When the structure of DNA was discovered in the middle of the 20th century, it was soon found that only some 2% of the molecule consists of genes coding for proteins. The majority of the DNA was considered to be ‘junk’ left over from the evolutionary progress of protozoa to today’s life forms. However, since the turn of this century, research has revealed that the whole of the DNA can be transcribed into RNA, and that these code for proteins that have a variety of vital functions. There is no ‘Junk DNA’.
Much of the non-protein-coding genes make transcription factors that add or remove methyl groups to or from cytosine bases on the protein coding genes. The effect of this is to turn the genes off or on. This is necessary since different types of cells such as brain, heart or bone need different combinations of active genes.
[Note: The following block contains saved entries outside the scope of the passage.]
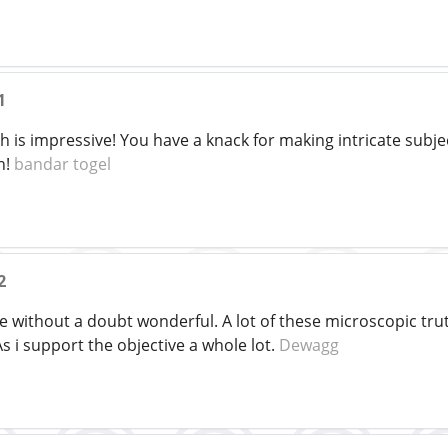
1
h is impressive! You have a knack for making intricate subj
n!
bandar togel
2
ike without a doubt wonderful. A lot of these microscopic truth
s i support the objective a whole lot.
Dewagg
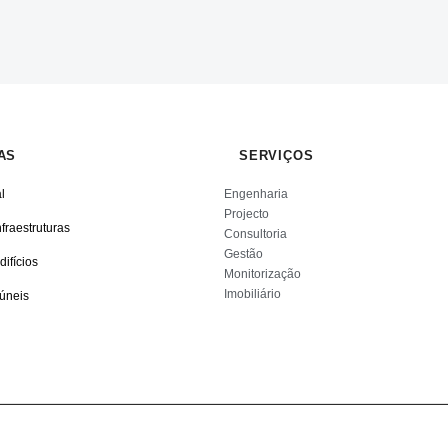
AS
SERVIÇOS
l
Engenharia
Projecto
fraestruturas
Consultoria
Gestão
ifícios
Monitorização
Imobiliário
úneis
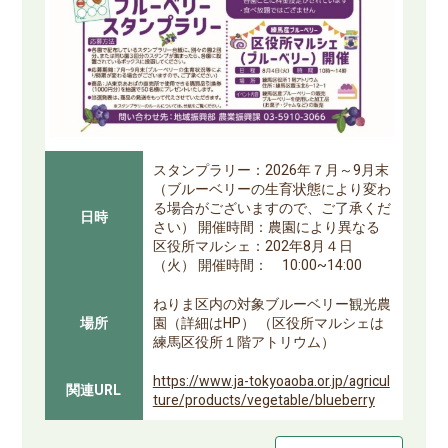
スタンプラリー：2026年７月～9月末
（ブルーベリーの生育状態により変わ
る場合がございますので、ご了承くだ
日時
さい） 開催時間：農園により異なる
区役所マルシェ：202年8月４日
（火） 開催時間： 10:00~14:00
ねりま区内の対象ブルーベリー観光農
場所
園（詳細はHP） （区役所マルシェは
練馬区役所１階アトリウム）
https://www.ja-tokyoaoba.or.jp/agricul
関連URL
ture/products/vegetable/blueberry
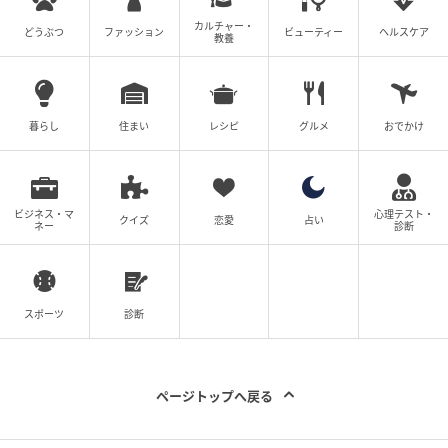
カルチャー・
みずほPayPayドーム福岡への看板掲出
どうぶつ
ファッション
ビューティー
ヘルスケア
教養
2026年3月より、「F&W」は「みずほPayPayドーム福
岡」内にブランド看板を掲出しています。
暮らし
住まい
レシピ
グルメ
おでかけ
TikTok Shopを中心としたオンラインでの展開に加え、
大型スポーツ施設でのリアルプロモーションを組み合
わせたブランド戦略が進んでいます。
ビジネス・マ
心理テスト・
クイズ
恋愛
占い
ネー
診断
『ダイエットサポートコーヒー』シリーズのTikTok
Shopにおける累計30万食（10,000袋）突破は、LIVE
コマースを主軸とした販売展開と、「みずほPayPayド
スポーツ
診断
ーム福岡」での看板掲出によるブランド認知向上が重
なった成果です。
ページトップへ戻る
小柳社長出演のTikTok LIVE還元祭では、記念セット販
売やLIVE限定価格キャンペーンが実施される予定で、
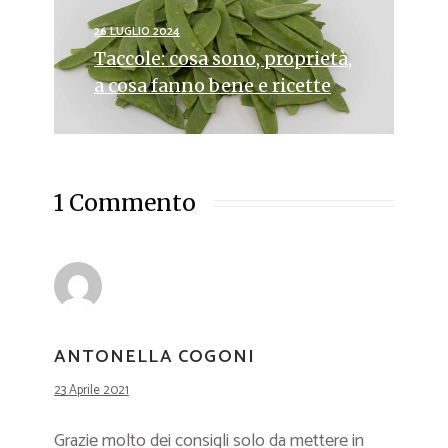
26 LUGLIO 2024
Taccole: cosa sono, proprietà,
a cosa fanno bene e ricette
1 Commento
ANTONELLA COGONI
23 Aprile 2021
Grazie molto dei consigli solo da mettere in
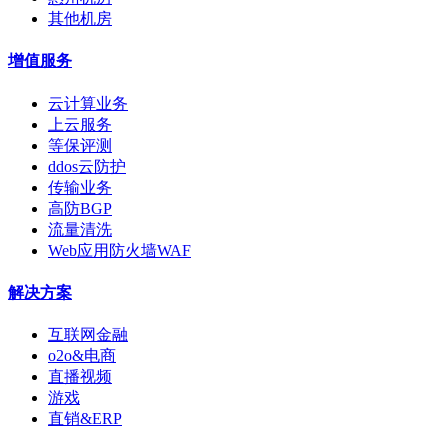
其他机房
增值服务
云计算业务
上云服务
等保评测
ddos云防护
传输业务
高防BGP
流量清洗
Web应用防火墙WAF
解决方案
互联网金融
o2o&电商
直播视频
游戏
直销&ERP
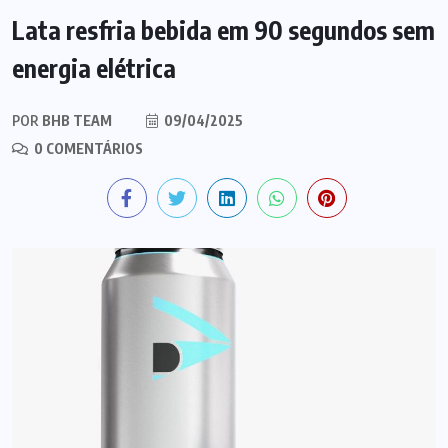
Lata resfria bebida em 90 segundos sem
energia elétrica
POR
BHB TEAM
09/04/2025
0 COMENTÁRIOS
When a protein coding gene (of which we have some 25,000) produces messenger RNA to be coded into proteins, the sections of mRNA can be spliced together in a number of different sequences to produce a seemingly infinite variety of proteins to do different jobs in the different cell types. These can be everything from bodily structures to enzymes to facilitate cell reactions.
There are trillions of cells in our bodies, each type having its own customised configuration of DNA, its genome. As with all processes, the copying of DNA leads to mistakes. If these mutations were not repaired, the cells would soon die. There is a system of monitoring the integrity of the DNA and rapidly repairing breaks by threading it through a complex machine built by the DNA. Damaged parts are removed and the correct sections inserted.
Researchers discover more and more of the complexity of our genome all the time. Clearly, far from being junk left behind by a non–existent evolutionary history, the genomes of all life forms are exquisitely designed and crafted machines. We are fearfully and wonderfully made, as the Psalmist put it three millennia ago.